Most current presenters of the stand-in-front-of-the-camera type get on my wick. It's not so much them and their personality (although it can be) but more the production-style that assumes the audience requires a "personality" with exaggerated enthusiasms, leaden humour, constant repetition of the same point in simplistic fashions .... and various other melodramatic antics supposedly there to retain the interest of we viewers. The assumption, in other words, that we can't be interested in a subject unless it's delivered via the medium of an "interesting" presenter that would be more at home in a pantomime.Phileas wrote: ↑21 Jun 2022, 5:36am When it comes to physics, I far prefer Jim Al Khalili to the other usual suspect (whom I find unwatchable).
Having said that, I find very few science programs on tv watchable anyway. It’s much easier to do history and not talk down to a well informed audience, even though they still often do.

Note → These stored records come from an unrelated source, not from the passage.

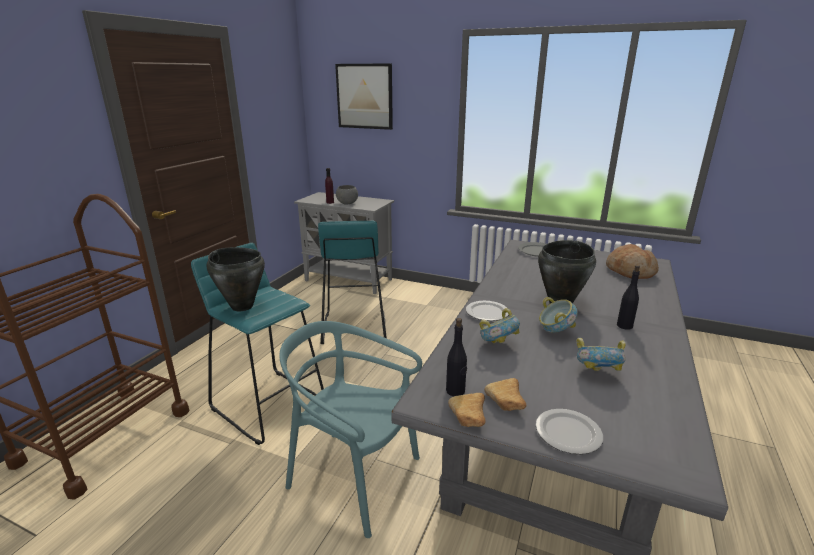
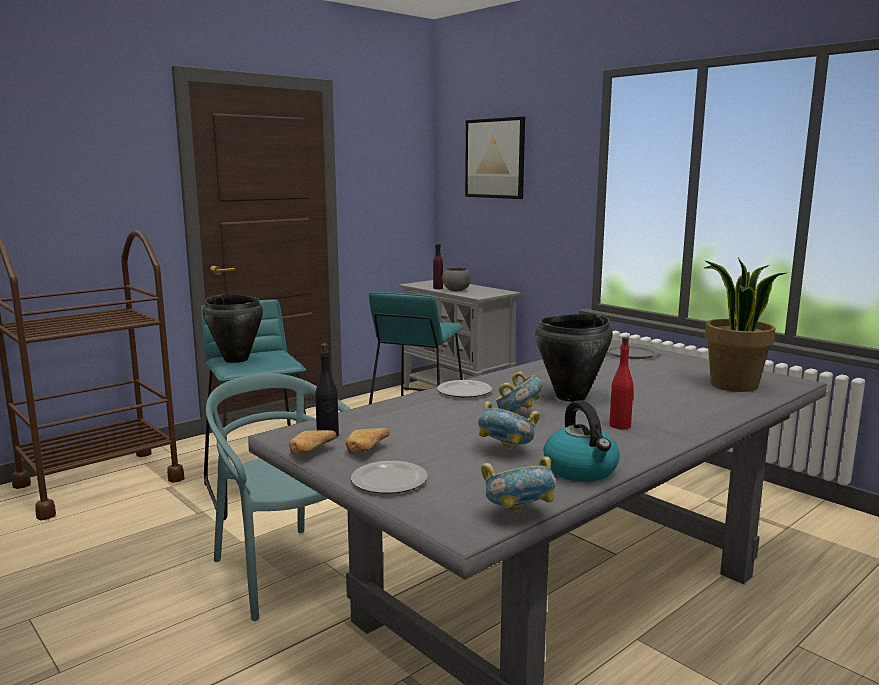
camera: 25 degrees right, 10 degrees down
(498, 344) = (432, 414): bowl -> bowl (519, 516)
(624, 326) = (620, 425): black bottle -> red bottle
(630, 271) = (733, 385): bread -> potted plant
(664, 379) = (581, 470): none -> kettle

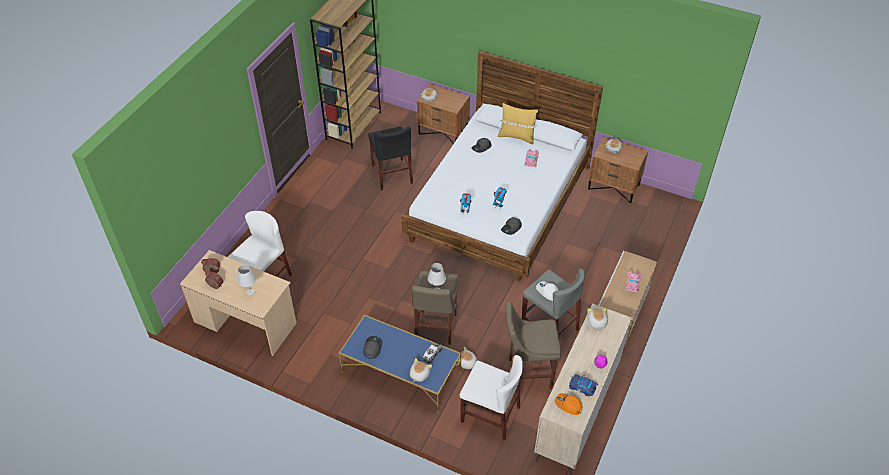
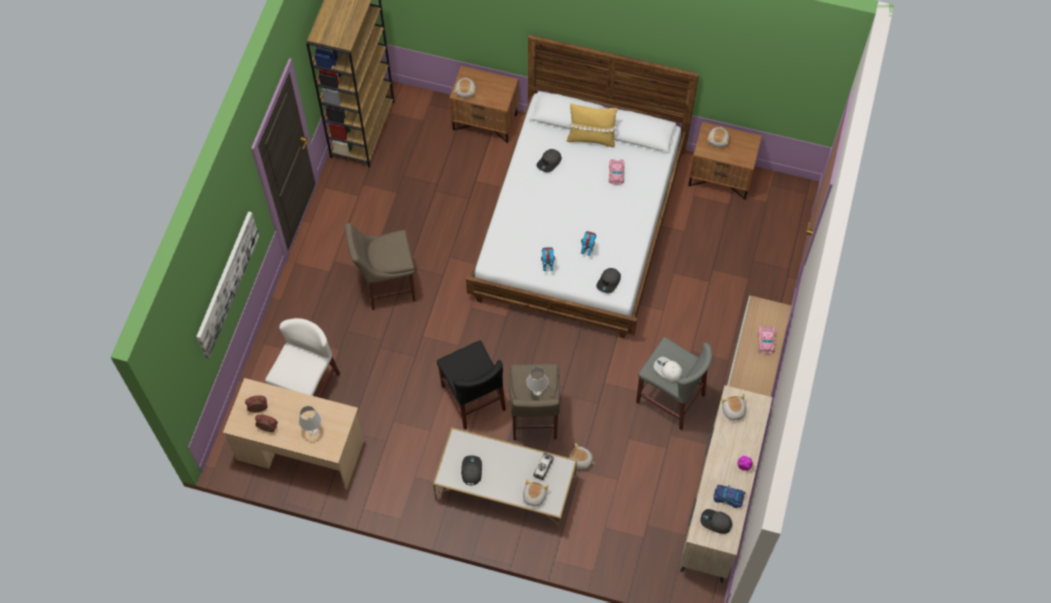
camera: 10 degrees left, 15 degrees up
(208, 169) = (226, 284): none -> picture
(392, 174) = (431, 200): black chair -> black chair (473, 397)
(400, 373) = (505, 486): blue coffee table -> white coffee table
(490, 414) = (620, 522): white chair -> none
(527, 373) = (653, 462): beige stool -> beige stool (386, 287)
(568, 405) = (715, 522): orange cap -> grey cap

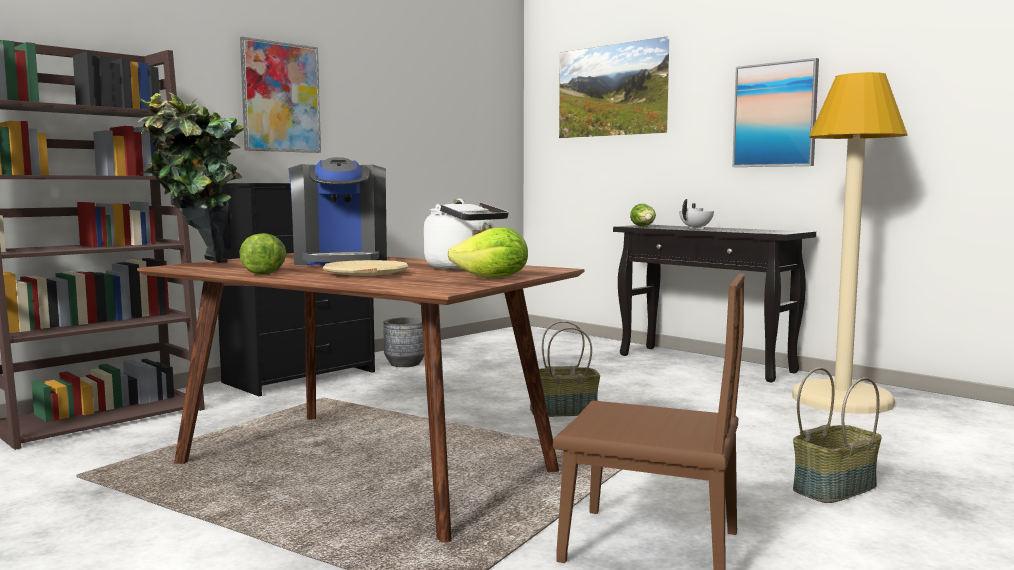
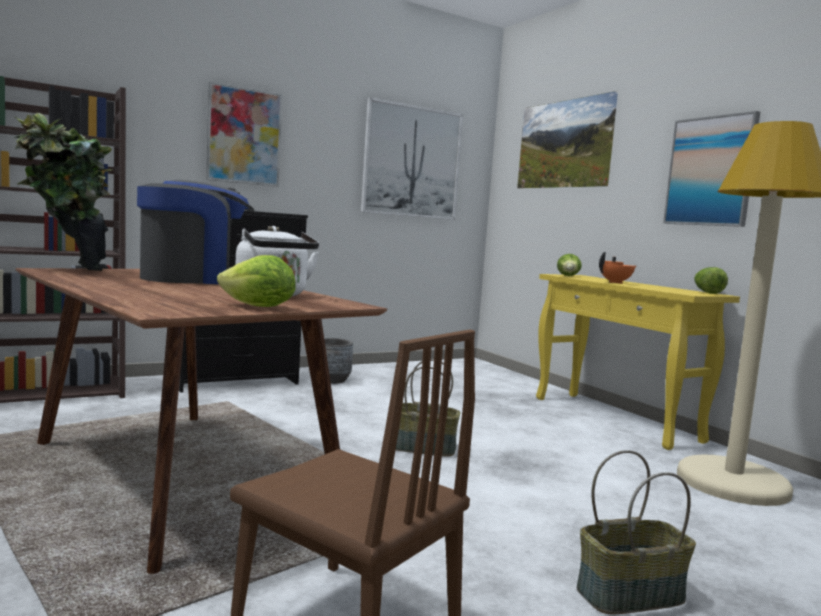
camera: 15 degrees right, 0 degrees up
(264, 272) = (90, 281): lettuce -> lettuce (706, 292)
(340, 261) = (194, 279): coffee machine -> coffee machine turned 120 degrees counterclockwise
(366, 274) = (164, 291): beige plate -> none
(449, 115) = (411, 162): none -> picture
(696, 228) = (616, 282): white teapot -> orange teapot
(706, 363) = (615, 419): black console table -> yellow console table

Personally I much prefer the style of production that presents the subject matter as a set of visuals with a voiceover that itself shows an interest and enthusiasm for the subject but in a more adult tone - a voiceover that inculcates a resonant interest in the hearer but nevertheless "disappears" into the visuals being talked about.
In short, I find the Blue Peter mode of presenting a subject rather too infantile and highly distracting from what's supposedly being imparted in the way of interesting and enlightening information.
And let's get rid of the loud and overdramatic musak as well! A sound track generated from whatever is in the visuals is what I want to hear, with that invisible voiceover and maybe some quiet mood-tones or music, only just audible beneath the sounds that actually inform.